### Entries shown
BEGIN
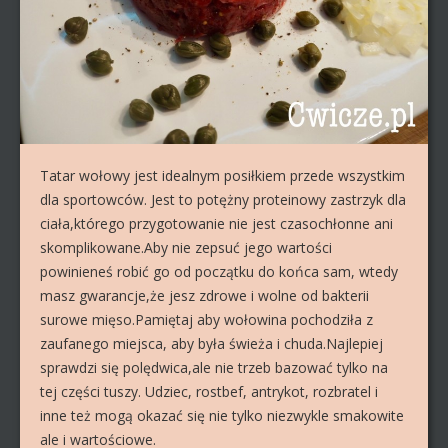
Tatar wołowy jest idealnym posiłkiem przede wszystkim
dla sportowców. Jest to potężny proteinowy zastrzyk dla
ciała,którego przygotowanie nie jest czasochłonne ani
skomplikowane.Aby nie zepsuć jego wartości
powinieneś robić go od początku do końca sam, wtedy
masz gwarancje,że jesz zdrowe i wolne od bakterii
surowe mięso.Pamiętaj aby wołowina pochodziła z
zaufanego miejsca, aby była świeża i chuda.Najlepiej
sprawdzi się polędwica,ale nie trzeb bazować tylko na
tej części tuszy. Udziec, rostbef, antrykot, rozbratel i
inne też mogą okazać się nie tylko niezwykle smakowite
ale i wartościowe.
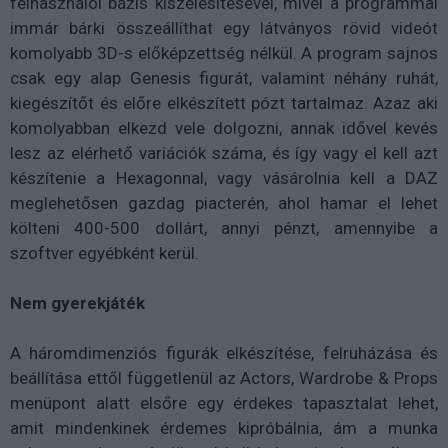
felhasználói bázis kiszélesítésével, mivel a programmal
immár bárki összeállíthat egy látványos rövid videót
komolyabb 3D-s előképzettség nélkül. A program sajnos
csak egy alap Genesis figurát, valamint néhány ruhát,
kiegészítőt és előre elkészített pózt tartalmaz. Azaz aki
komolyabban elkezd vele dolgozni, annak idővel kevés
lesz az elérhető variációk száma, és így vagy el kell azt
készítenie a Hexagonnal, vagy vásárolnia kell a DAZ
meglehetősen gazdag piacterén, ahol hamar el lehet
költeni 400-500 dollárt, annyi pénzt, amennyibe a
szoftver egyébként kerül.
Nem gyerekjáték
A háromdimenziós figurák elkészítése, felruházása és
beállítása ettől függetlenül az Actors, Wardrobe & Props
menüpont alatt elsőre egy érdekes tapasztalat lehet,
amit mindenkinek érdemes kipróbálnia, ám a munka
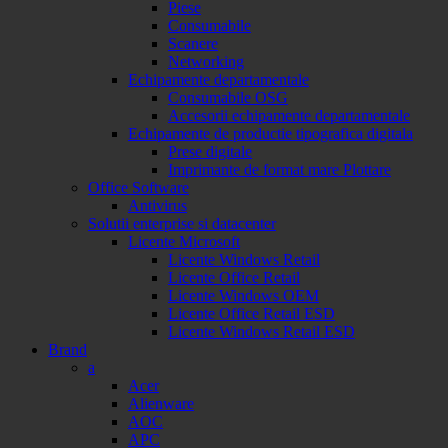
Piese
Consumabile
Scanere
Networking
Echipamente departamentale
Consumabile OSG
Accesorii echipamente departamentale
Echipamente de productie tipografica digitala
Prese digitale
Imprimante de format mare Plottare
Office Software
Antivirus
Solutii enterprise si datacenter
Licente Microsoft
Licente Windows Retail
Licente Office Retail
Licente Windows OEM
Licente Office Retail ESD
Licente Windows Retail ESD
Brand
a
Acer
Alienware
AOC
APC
END
BEGIN
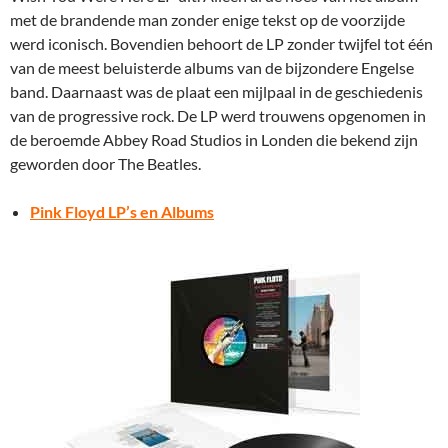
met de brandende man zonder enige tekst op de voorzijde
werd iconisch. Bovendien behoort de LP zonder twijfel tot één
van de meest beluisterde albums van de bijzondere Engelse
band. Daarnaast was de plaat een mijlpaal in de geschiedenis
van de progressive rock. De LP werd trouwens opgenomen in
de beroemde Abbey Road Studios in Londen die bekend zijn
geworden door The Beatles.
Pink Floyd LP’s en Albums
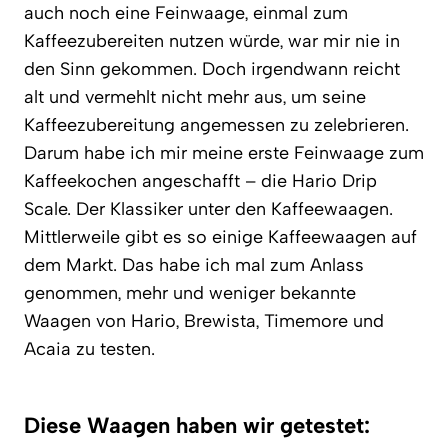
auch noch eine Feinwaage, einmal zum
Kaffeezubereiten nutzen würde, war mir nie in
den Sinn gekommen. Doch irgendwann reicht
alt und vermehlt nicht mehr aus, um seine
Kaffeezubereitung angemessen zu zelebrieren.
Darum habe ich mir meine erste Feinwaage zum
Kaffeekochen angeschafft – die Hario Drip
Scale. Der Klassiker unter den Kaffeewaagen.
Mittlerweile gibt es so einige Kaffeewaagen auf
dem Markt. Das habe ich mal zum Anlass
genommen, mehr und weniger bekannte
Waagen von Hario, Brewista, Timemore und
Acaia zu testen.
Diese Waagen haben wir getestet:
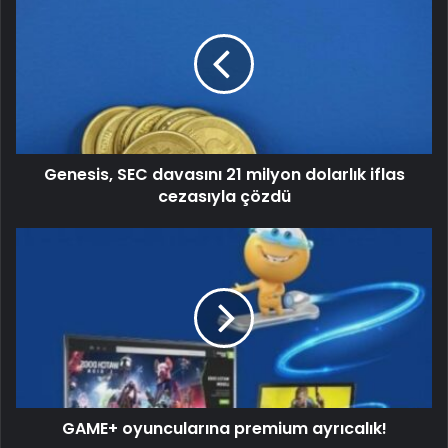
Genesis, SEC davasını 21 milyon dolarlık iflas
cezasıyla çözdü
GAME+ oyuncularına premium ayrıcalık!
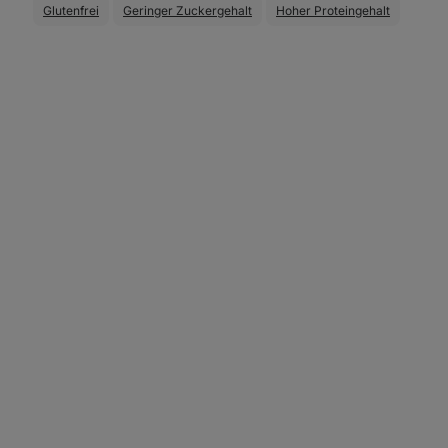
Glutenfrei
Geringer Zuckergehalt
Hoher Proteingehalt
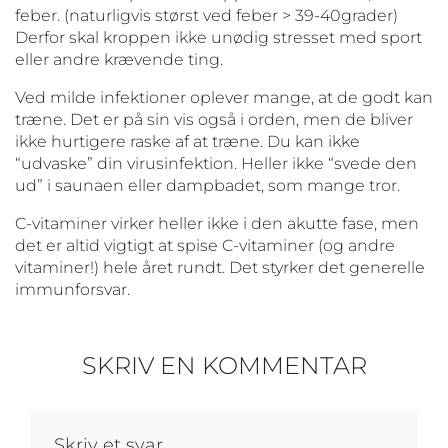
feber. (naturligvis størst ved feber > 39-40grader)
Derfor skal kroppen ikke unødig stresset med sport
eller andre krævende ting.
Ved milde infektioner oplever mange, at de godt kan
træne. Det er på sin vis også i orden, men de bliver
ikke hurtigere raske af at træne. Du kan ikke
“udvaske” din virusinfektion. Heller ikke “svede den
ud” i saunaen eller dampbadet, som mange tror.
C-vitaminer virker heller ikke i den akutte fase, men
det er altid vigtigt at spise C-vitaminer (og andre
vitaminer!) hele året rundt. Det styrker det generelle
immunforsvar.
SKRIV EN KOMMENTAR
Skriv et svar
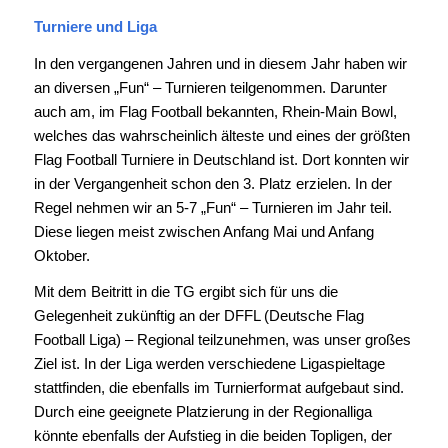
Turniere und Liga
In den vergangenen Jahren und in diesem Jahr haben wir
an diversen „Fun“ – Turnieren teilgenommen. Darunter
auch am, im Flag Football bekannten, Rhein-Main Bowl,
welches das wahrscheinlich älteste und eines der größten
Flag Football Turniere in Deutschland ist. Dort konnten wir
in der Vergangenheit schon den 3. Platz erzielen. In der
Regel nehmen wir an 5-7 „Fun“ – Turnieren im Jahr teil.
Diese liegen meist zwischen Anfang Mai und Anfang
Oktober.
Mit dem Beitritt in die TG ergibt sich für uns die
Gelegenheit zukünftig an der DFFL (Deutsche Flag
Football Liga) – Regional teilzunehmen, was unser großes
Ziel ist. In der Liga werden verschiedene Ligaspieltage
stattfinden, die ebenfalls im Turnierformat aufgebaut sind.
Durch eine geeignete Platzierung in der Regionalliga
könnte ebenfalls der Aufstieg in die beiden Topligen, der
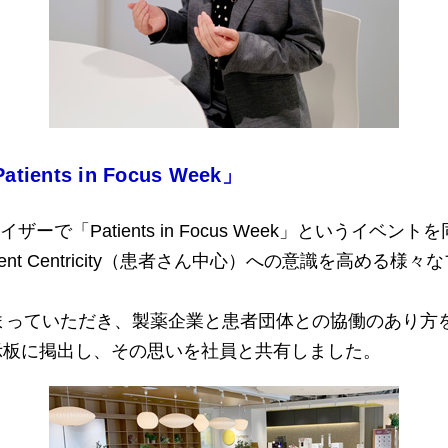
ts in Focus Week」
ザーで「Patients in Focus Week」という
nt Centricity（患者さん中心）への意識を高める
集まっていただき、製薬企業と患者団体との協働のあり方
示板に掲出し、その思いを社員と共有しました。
END
### Activity
A verbatim transcription is needed of the lines above, starting at the line with "集まっていただき、製薬企業と患者団体との協働のあり方" and ending at the line with "示板に掲出し、その思いを社員と共有しました。", both included, and of nothing else.

### Solution to this exercise
集まっていただき、製薬企業と患者団体との協働のあり方
示板に掲出し、その思いを社員と共有しました。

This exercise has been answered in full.